HOA Board Meetings: Open Meetings and Executive Session–What You Must Know
March 2010 – Does your state require that your condo or homeowner association board have open meetings? If so, what does that mean?
And what about executive session? Can your board sometimes announce it’s going into executive session, which means you’ll shoo members out of the room and discuss items without owners’ knowledge? If so, what can you discuss privately, and what must you discuss in front of homeowners who wish to attend? Here’s a rundown.
State Laws Can Require Open Meetings
How open your meetings must be—and what that actually means—is governed by your state law and your governing documents.
California’s statute governing community associations, called the Davis-Stirling Act, directly addresses board meetings. “California requires the board to meet at an open meeting, defines what a meeting is, and requires that notice of the meeting go out to membership,” explains Robert DeNichilo, an attorney at Neuland & Whitney APC in Rancho Santa Margarita, Calif., who specializes in representing community associations. “It also has a time for executive session and what types of issues can be discussed in executive session. Those are litigation, contracts with nonowners, owner discipline—and the owner at issue is entitled to attend that portion of the meeting—and personnel matters.”
Florida has a similar open meeting requirement. “Every board and committee meeting needs to be open to the membership,” says Bill Worrall, vice president of The Continental Group, which is based in Hollywood, Fla., and manages 1,300 condominium and homeowner associations totaling 310,000 residential units. “There’s one exception, when the board is allowed to have a closed-door meeting with association counsel and exclude membership when the purpose of the meeting is regarding sensitive association litigation in progress. To my knowledge, that’s the only time the board can do anything, if there’s quorum present, without being open to the membership.”
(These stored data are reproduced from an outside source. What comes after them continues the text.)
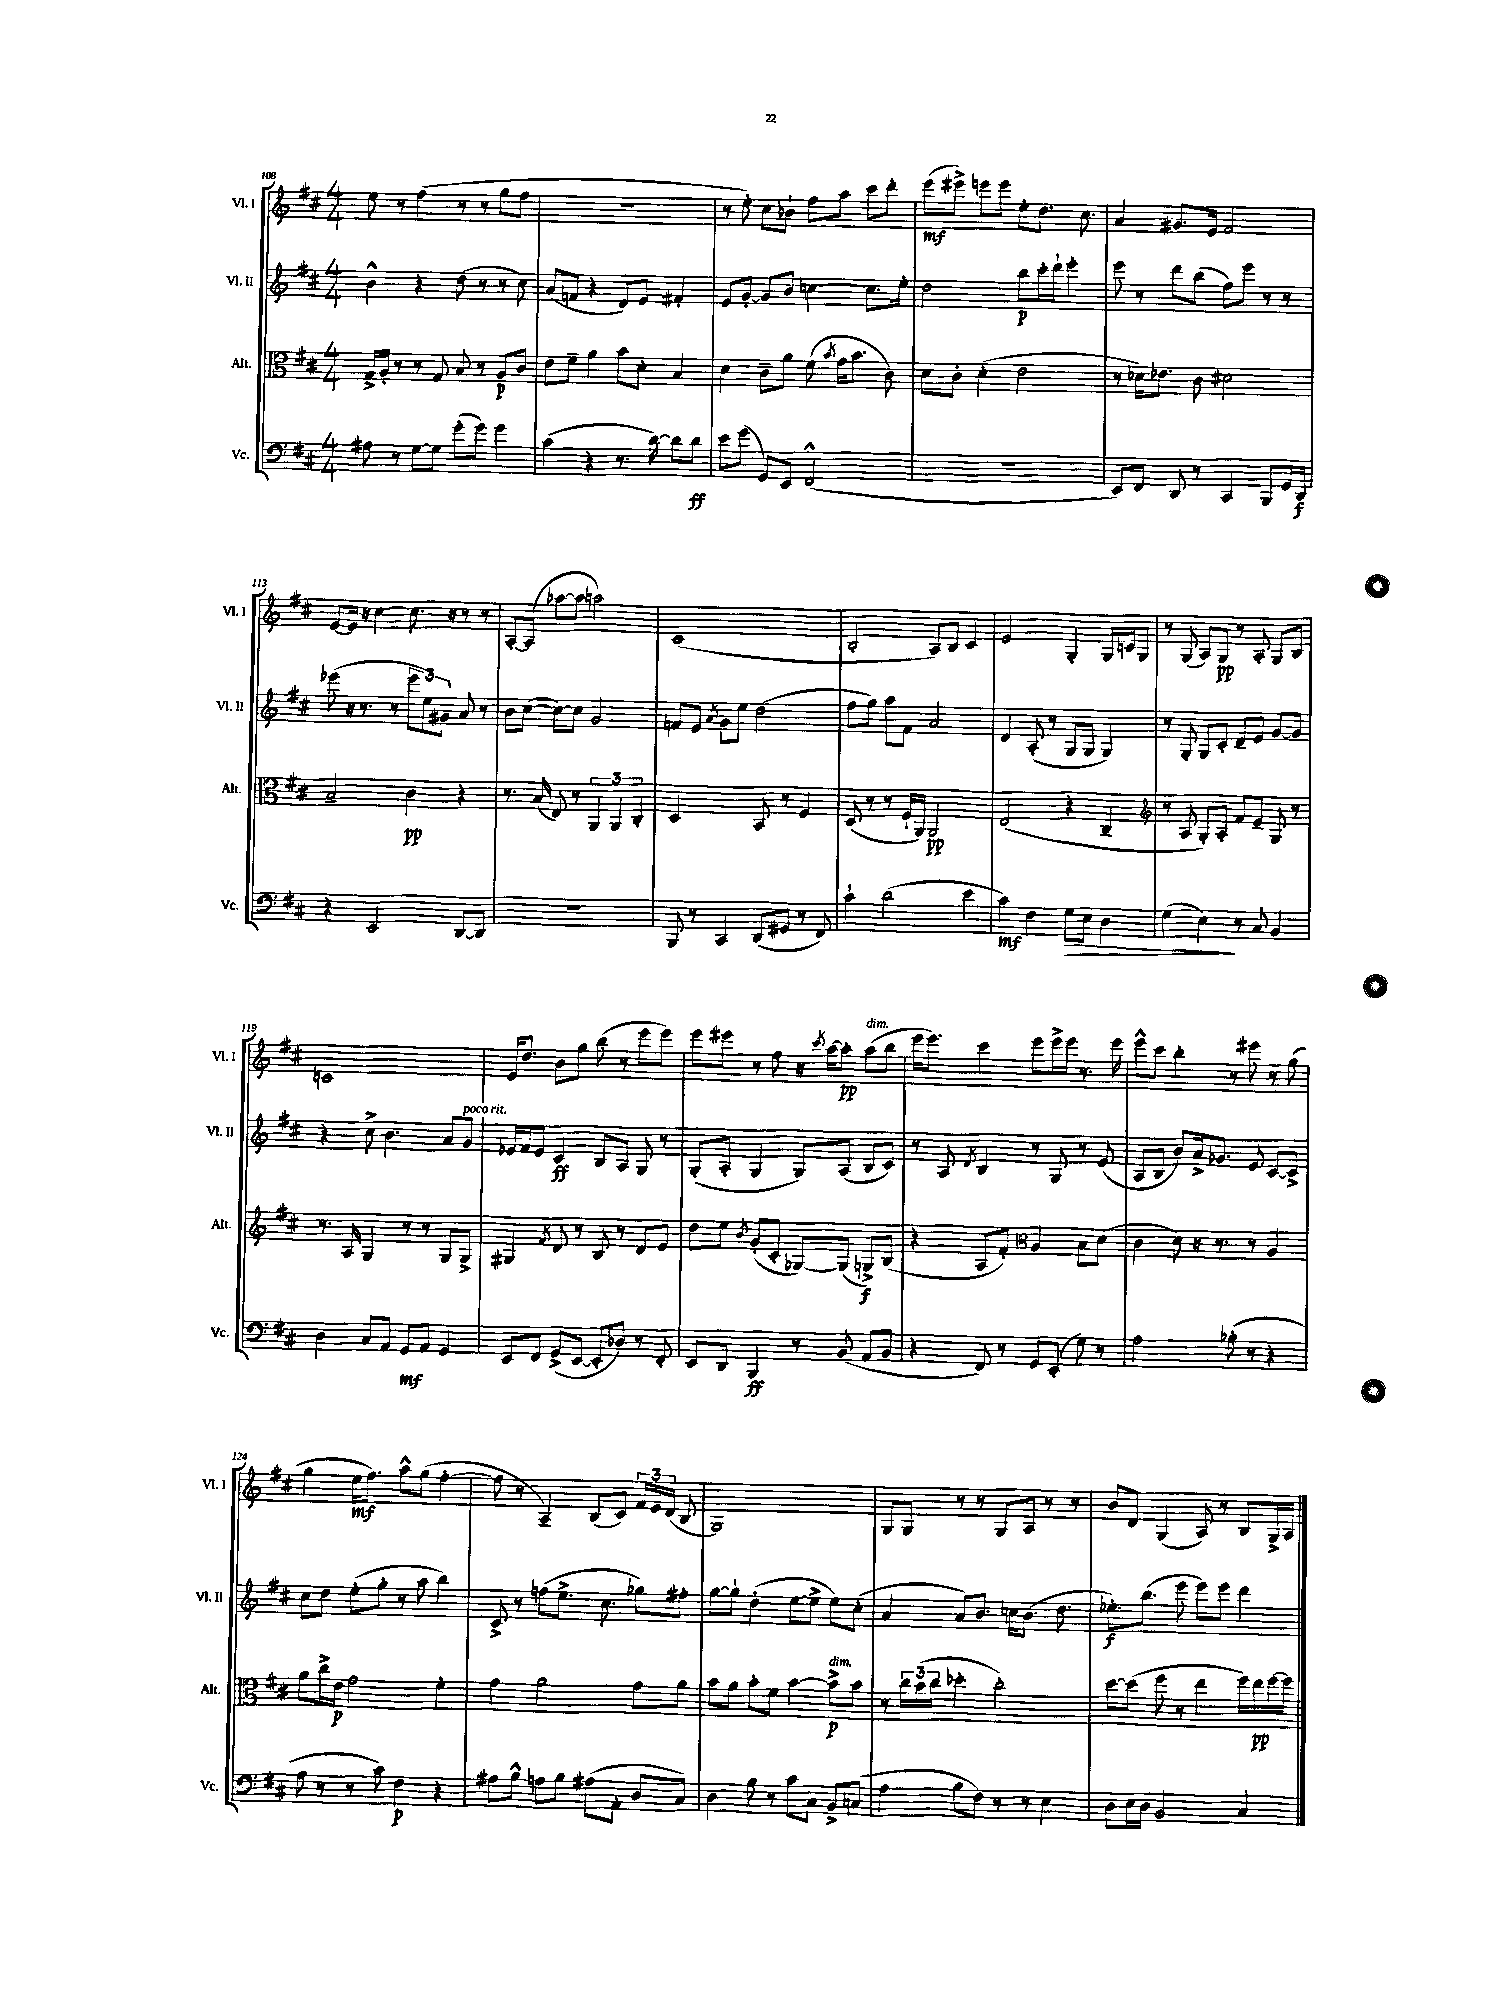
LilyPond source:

<<
\new StaffGroup <<
\new Staff = "s0" \with { instrumentName = "Vl. I" shortInstrumentName = "Vl. I" } {
    \clef treble \key d \major \numericTimeSignature \time 4/4
    \autoBeamOff e''8 r8 fis''4( r8 r8 g''8[ fis''8] |
    R1 |
    r8 e''8-.) cis''8[ bes'8]-! fis''8[ a''8] cis'''8[ d'''8]-. |
    e'''8[\mf( eis'''8]->) e'''8[ e'''8] e''8[-. d''8.] cis''8. |
    a'4 gis'8.[ e'16] fis'2 |
    e'8[~ e'16] r16 cis''4~ cis''8. r16 r8 r8 |
    a8[~-. a8]( aes''8[~ aes''8] a''2) |
    cis'1( |
    b2-. a8[) b8] cis'4 |
    e'2 g4-. g16[ c'16 g8] |
    r8 g8( a8[) g8]\pp r8 a8-. g8[ b8] |
    c'1 |
    e'16[ d''8.] b'8[ g''8] b''8( r8 e'''8[ e'''8]) |
    e'''8[ eis'''8] r8 fis''8 r16 \acciaccatura { cis'''8 } a''16[~ a''8]-.\pp a''8[^\markup { \italic "dim." }( b''8] |
    e'''16[ e'''8.]) cis'''4 e'''8[ e'''16-> e'''16] r8. e'''16 |
    e'''8[-^ cis'''8] b''4-. r8 eis'''8 r8 g''8( |
    g''4 e''16[\mf fis''8.]) a''8[-^ g''8]( fis''4~-. |
    fis''8 r8 a4--) b8[( cis'8]) \tuplet 3/2 { fis'16[ e'16 d'16]( } b8 |
    g1) |
    g8[ g8] r8 r8 g8[ a8] r8 r8 |
    b'8[ d'8] g4( a8) r8 b8[ g16-> a16] \bar "|." |
}
\new Staff = "s1" \with { instrumentName = "Vl. II" shortInstrumentName = "Vl. II" } {
    \clef treble \key d \major \numericTimeSignature \time 4/4
    \autoBeamOff b'4-^ r4 d''8( r8 r8 cis''8) |
    a'8[( f'8] r4 d'8[) e'8] fis'4-. |
    e'8[ g'8]~-. g'8[ b'8] c''4~ c''8.[ e''16]-. |
    d''2 b''8[\p cis'''16-. d'''16]-! e'''4-. |
    e'''8 r8 d'''8[ b''8]( fis''8[) e'''8] r8 r8 |
    ees'''8( r16 r8. r8 \tuplet 3/2 { ees'''8[ e''8) gis'8] } a'8 r8 |
    b'8[ cis''8]~( cis''8[~) cis''8] g'2 |
    f'8[ e'8] \acciaccatura { a'8 } g'8[ e''8] d''2( |
    fis''8[ g''8]) a''8[ fis'8] a'2 |
    d'4 a8-.( r8 g8[ g8] g4) |
    r8 g8-. g8[ cis'8]-. d'8[-- e'8] g'8[~ g'8] |
    r4 cis''8-> b'4. a'8[ g'8]^\markup { \italic "poco rit." } |
    ees'16[ fis'16 ees'8] cis'4\ff b8[ a8] g8 r8 |
    g8[-.( a8]-. g4 g8[) a8]( b8[ cis'8]) |
    r8 a8 \acciaccatura { d'8 } b4 r8 g8 r8 e'8( |
    a8[ b8] b'8[) a'16-> ges'8.] e'8 cis'8[~ cis'8]-> |
    cis''8[ d''8] e''8[-.( g''8]-. r8 a''8 b''4) |
    cis'8-> r8 f''8[( e''8.]-> cis''8. ges''8[) fis''8]-. |
    g''8[~ g''8]-! d''4-.( e''8[~ e''8]-> e''8[) cis''8]-.( |
    a'4 a'8[) b'8.] c''16[ b'8.]( d''8. |
    ees''8.[-.\f) b''8.]( e'''8 e'''8[) e'''8] d'''4 \bar "|." |
}
\new Staff = "s2" \with { instrumentName = "Alt." shortInstrumentName = "Alt." } {
    \clef alto \key d \major \numericTimeSignature \time 4/4
    \autoBeamOff g16[-> a16]-. r8 r8 g8 b8 r8 a8[\p cis'8] |
    e'8[ fis'8]-- a'4 b'8[ d'8]-. b4 |
    d'4 cis'8[-- a'8] fis'8( \acciaccatura { b'8 } g'16[ b'8.] cis'8) |
    d'8[ cis'8]-. d'4-.( e'2 |
    r8 des'16[) ees'8.] cis'8 dis'2 |
    b2-- cis'4\pp r4 |
    r8. b16( e8) r8 \tuplet 3/2 { a,4 a,4 cis4-. } |
    d2 b,8 r8 fis4 |
    d8( r8 r8 fis16[-! a,16]) a,2\pp |
    e2( r4 cis4-- |
    \clef treble r8 a8 g8[-.) a8]-. fis'8[ e'8]-- g8 r8 |
    r8. a16 g4 r8 r8 g8[ g8]-> |
    gis4 \acciaccatura { fis'8 } d'8 r8 b8 r8 d'8[ e'8] |
    d''8[ e''8] \acciaccatura { b'8 } g'8[-.( cis'8]-. ges8[~) ges8]( g8[->\f) b8]( |
    r4 a8[ fis'8]-.) \clef alto a4 b8[ d'8]( |
    cis'4 d'8) r16 r8. r8 a4 |
    a'8[ cis''16-> e'16]\p g'2 fis'4-. |
    g'4 a'2 g'8[ a'8] |
    b'8[ a'8] b'8[-. fis'8] b'4~ b'8[->\p^\markup { \italic "dim." } b'8] |
    r8 \tuplet 3/2 { cis''16[ b'16( cis''16] } des''4-. cis''2-.) |
    d''8[~ d''8]( fis''8 r8 e''4 fis''16[) e''16\pp fis''16~ fis''16] \bar "|." |
}
\new Staff = "s3" \with { instrumentName = "Vc." shortInstrumentName = "Vc." } {
    \clef bass \key d \major \numericTimeSignature \time 4/4
    \autoBeamOff ais8 r8 g8[~ g8] g'8[-.( g'8]) g'4 |
    cis'4( r4 r8. d'16~) d'8[ d'8]\ff |
    e'8[ g'8]( g,8[) e,8] fis,2-^( |
    R1 |
    e,8[) fis,8] d,8 r8 cis,4 b,,8[ g,16 d,16]\f |
    r4 e,2 d,8[~ d,8] |
    R1 |
    b,,8 r8 cis,4 d,8[( gis,8] r8 fis,8) |
    cis'4-! d'2( e'4 |
    cis'4\mf) fis4 g8[\> e8] d4 |
    g4( e4\!) r8 cis8 b,4 |
    d4 cis8[ a,8] g,8[\mf a,8] g,4 |
    e,8[ fis,8] g,8[->( e,8]~ e,8[-. des8]) r8 fis,8-. |
    e,8[ d,8] b,,4\ff r8 b,8( a,8[ b,8] |
    r4 fis,8) r8 g,8[ e,8]-.( g8) r8 |
    a2 bes8-.( r8 r4 |
    a8 r8 r8 cis'8) fis4\p r4 |
    ais8[ b8]-^ a8[ b8] ais8[( a,8]-. d8[ cis8]) |
    d4 b8 r8 cis'8[ cis8] b,8[-> c8]( |
    a4 b8[ fis8]) r8 r8 e4 |
    d8[ e16 d16] b,2 cis4 \bar "|." |
}
>>
>>
\layout { \context { \Score currentBarNumber = #108 } }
Texas has a bit of a hybrid open meeting law. “Homeowners are entitled to attend board meetings in condo associations, but not in homeowners associations,” says David Regenbaum, founder, chairman, and CEO of Association Management Inc. in Houston, which manages 239 communities with about 62,000 units. “They’re not entitled to participate—it’s ‘attend.’ And they’re not entitled to notice. They can ask when the next meeting is, but they’re not entitled to notice.”
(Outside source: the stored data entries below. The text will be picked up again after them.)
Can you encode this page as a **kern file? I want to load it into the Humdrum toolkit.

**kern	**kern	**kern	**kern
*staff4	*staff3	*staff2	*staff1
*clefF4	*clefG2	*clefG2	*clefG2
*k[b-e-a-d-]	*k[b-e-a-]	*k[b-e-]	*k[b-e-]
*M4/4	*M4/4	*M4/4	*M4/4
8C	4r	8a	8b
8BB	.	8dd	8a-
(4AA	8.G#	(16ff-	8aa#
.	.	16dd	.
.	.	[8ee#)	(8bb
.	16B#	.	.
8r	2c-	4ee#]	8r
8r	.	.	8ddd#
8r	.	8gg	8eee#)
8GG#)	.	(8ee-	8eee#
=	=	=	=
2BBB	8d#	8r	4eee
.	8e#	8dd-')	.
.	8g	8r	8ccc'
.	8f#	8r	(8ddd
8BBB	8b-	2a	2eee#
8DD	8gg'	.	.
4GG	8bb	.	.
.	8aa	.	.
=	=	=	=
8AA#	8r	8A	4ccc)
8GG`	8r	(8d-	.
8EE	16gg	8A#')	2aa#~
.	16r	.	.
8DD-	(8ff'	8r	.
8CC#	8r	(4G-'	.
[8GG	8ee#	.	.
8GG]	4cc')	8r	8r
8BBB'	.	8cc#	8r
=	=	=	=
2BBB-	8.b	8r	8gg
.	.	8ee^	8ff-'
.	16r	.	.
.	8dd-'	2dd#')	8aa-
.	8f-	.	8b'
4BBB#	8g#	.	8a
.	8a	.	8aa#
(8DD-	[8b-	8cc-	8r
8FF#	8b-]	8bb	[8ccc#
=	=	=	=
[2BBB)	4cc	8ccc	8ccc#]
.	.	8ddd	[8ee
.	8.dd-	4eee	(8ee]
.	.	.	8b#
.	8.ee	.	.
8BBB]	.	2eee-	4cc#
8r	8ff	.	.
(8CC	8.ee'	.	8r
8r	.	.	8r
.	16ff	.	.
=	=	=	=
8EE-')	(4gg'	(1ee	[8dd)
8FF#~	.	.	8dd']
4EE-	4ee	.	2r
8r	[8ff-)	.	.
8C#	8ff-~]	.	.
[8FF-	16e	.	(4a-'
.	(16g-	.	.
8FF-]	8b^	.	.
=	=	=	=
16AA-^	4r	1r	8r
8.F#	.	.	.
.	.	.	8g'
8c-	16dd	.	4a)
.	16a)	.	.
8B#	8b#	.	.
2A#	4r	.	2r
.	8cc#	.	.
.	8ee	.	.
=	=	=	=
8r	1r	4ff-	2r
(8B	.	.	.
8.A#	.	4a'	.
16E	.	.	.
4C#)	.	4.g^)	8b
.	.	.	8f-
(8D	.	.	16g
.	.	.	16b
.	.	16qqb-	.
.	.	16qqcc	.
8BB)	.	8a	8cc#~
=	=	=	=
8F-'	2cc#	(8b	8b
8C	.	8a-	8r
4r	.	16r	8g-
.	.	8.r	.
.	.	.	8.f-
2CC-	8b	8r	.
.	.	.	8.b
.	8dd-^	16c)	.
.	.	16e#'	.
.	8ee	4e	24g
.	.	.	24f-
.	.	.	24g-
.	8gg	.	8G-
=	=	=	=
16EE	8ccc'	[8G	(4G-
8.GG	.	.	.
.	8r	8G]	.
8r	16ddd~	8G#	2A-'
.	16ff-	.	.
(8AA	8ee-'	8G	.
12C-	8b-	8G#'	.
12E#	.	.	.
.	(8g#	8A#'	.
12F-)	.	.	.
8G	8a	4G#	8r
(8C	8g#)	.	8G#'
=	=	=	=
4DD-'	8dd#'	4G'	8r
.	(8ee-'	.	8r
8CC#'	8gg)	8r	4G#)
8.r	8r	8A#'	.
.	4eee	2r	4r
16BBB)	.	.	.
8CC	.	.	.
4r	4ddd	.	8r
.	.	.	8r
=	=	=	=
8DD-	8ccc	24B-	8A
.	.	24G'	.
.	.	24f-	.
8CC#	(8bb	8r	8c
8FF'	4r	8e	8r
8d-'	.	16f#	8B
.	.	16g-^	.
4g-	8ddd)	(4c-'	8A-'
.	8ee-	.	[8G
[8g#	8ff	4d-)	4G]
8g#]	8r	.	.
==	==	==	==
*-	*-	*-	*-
“Most of our boards in Texas don’t announce board meetings, but they also don’t tell people they can’t come,” says Jenny Key, Austin, Texas-based vice president of RealManage, a San Rafael, Calif., association management firm that oversees properties in Arizona, California, Colorado, Florida, Louisiana, Nevada, and Texas. “There are times the board does need to adjourn into executive session because some issues should be discussed privately. Other than those issues, I’d advise the board to discuss issues in open session and to have a record of their discussions in the minutes.”
According to Regenbaum, executive session is proper in Texas for certain, specific topics. “It’s matters involving personnel, pending litigation, contract negotiation, enforcement actions, invasion of privacy, and a catchall for whenever the board and the affected party agree to have executive session.”
If your board needs to go into executive session, Regenbaum suggests you politely ask members to leave the room. “Boards typically have executive session at the end of their regular meeting,” he explains. What if owners refuse to leave? “On occasion, boards have left and gone to meet in one of the units.”
When Boards Meet in Secret
Despite rules in some states prohibiting secret meetings, they still happen behind closed doors. “Do boards have secret meetings?” asks Worrall. “Sure, it happens all the time, but it really shouldn’t.”
It sometimes happens by accident. “What happens is that when meeting in executive session, the discussions are a little looser, and the board ends end up discussing something that’s an open-session item,” explains DiNichilo. “Boards have to be very cognizant of the fact that they’re in executive session and what items can be discussed.
“Boards should also keep executive session minutes because members have a right to certain documents, which doesn’t include executive session minutes,” adds DiNichilo. “Executive session should be generally noted in the board’s meeting minutes. It should include a description of what was discussed, but not in detail: ‘The board went into executive session to discuss litigation and personnel matters.’ Then, in the executive session meeting minutes, it might state: ‘The board discussed a settlement offer and accepted it,’ or rejected it or made a counteroffer, whatever the outcome was.”
Even if your state doesn’t have specific rules governing open meetings, open board meetings should be the rule. “The key is transparency,” says Regenbaum. “There’s a reason to go into executive session, and if the board respects the fundamental reasons and explains them, there’s no problem. It’s when the board uses executive session as an excuse to have secret meetings that there’s a problem.”
Key agrees. “It’s always a good idea to have open meetings. I’d be suspicious of any board that’s unwilling to have an open meeting.”
Matt Humphrey is president of the Alameda, California-based HOAleader.com, from which this article was adapted.